The bursting of Japan’s historic asset-price bubble in 1990 left many investors scarred, as have the false dawns pointing to recovery in the period since. The Topix remains almost 25% below its peak set on New Year’s Eve in 1989 but some wounds have healed and enthusiasm is trumping scepticism. Foreign investors increased their exposure to Japan stocks by 2.1 trillion yen ($15.4 billion) in April.
While other central banks around the world have aggressively raised interest rates to curb runaway inflation over the past year, interest rates in Japan are still negative. The Bank of Japan has also purchased vast quantities of bonds to keep ten-year government bond yields below 0.5% and the Japanese yen is 35% lower versus the US dollar than at the start of 2021. A cheaper currency and stock valuations have made Japanese stocks much more appealing to overseas investors and, unlike many of its larger G7 peers, the Japanese economy is also at little risk of falling into recession.
One of the most high-profile enthusiasts for the country is Warren Buffett. Buffett’s Berkshire Hathaway has boosted its takes in each of Japan’s five largest trading houses to 7.4%. The trading houses benefit from increased investor activity and also give Berkshire Hathaway exposure to a diverse range of other sectors, including logistics, aerospace, electric vehicles and renewable energy.
Closer to home, Europe’s largest budget airlines released more encouraging earnings reports. EasyJet revealed on Thursday that it expected to operate at close to pre-pandemic capacity in the summer and strong passenger growth boosted revenues by 80% in the six months ending 31 March.
Although easyJet posted a pre-tax loss of £415 million for the period, 25% lower than the same period a year earlier, chief executive Johan Lundgren expects financial performance to continue to improve owing to the very strong demand for flights and travel. EasyJet will add more seats through the newer, larger Airbus A230neo family to replace some of its ageing fleet.
On Monday, its larger rival Ryanair announced it had returned to profit in the year to the end of March. The Irish low-cost airline carried 169 million passengers, compared to 97 million a year earlier, and its load factor increased from 82% to 93%. Costs, excluding fuel, fell to 31 euros per passenger but fares are higher than pre-Covid levels.

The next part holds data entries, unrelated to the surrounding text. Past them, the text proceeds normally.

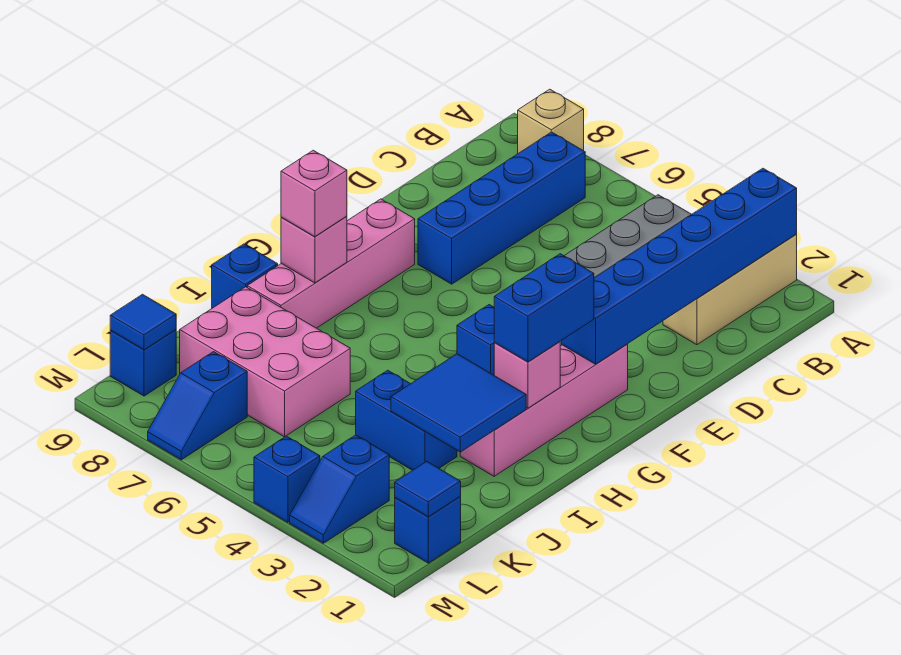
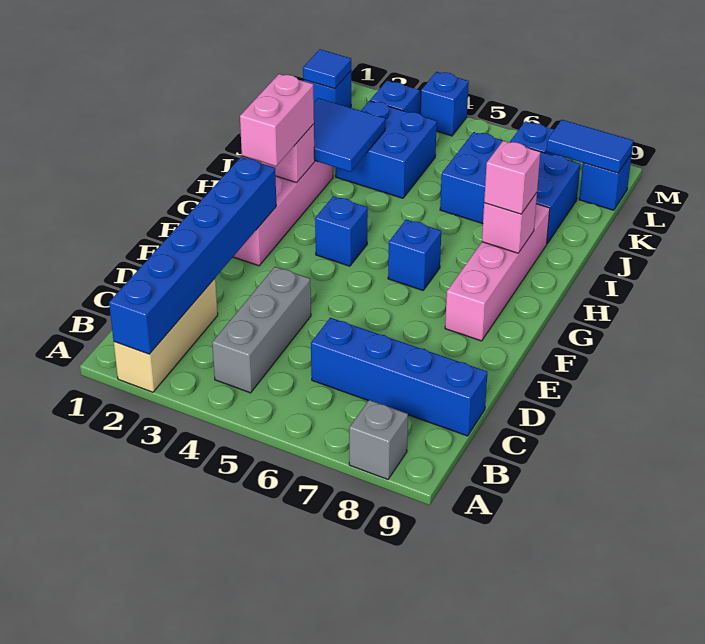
tan 1x1 brick [518,89,584,153] -> grey 1x1 brick [349,400,408,479]
blue 1x4 brick [418,132,585,284] -> blue 1x4 brick turned to [311,318,487,436]
blue 1x2 brick [494,254,594,362] -> pink 1x2 brick [240,74,314,166]
blue 1x1 brick [212,244,278,308] -> blue 1x1 brick moved to [388,220,441,290]
blue 1x2 brick [356,370,457,470] -> blue 2x2 brick [336,101,437,198]
pink 2x3 brick [180,287,350,437] -> blue 2x3 brick [440,132,580,243]
blue 1x1 tile [110,294,176,350] -> blue 1x2 tile [546,120,633,173]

Ryanair’s more optimistic outlook was underlined by its order to buy 150 Boeing 737 MAX 10 planes, with an option for 150 more, earlier this month. At list price, the total order is worth more than $40 billion. Some will be used to increase the size of its fleet and others to replace its older 737-800s.
On the flip side, some of the largest UK telecommunications provided more pessimistic updates. BT Group’s shares fell 5% on Thursday after it guided that free cash flow would fall to around £1 billion this year, and debt would be higher owing to increased fibre-optic costs and repayment of government grants. The telecoms giant also announced it would cut its workforce by up to 55,000 by the end of the decade, with up to a fifth replaced by AI technologies.
Vodafone also announced it would cut 11,000 jobs, around 12% of its global workforce, over the next three years. Vodafone’s newly promoted chief executive, Margherita Della Valle, said the cuts would reduce costs by around 250 million euros a year and is under pressure to turn around the fortunes of the business. Its share price has fallen more than 40% in 15 months despite attracting large investment from state-backed UAE telecoms group e& (14.6% stake) and activist investors. Vodafone shares fell 8% on Tuesday after the cuts were announced.
Brent crude prices edged higher to $76 a barrel, supported by tighter supply. Crude exports from the OPEC+ cartel have fallen by 1.7 million barrels a day during May and Russian crude exports are expected to contract later this month.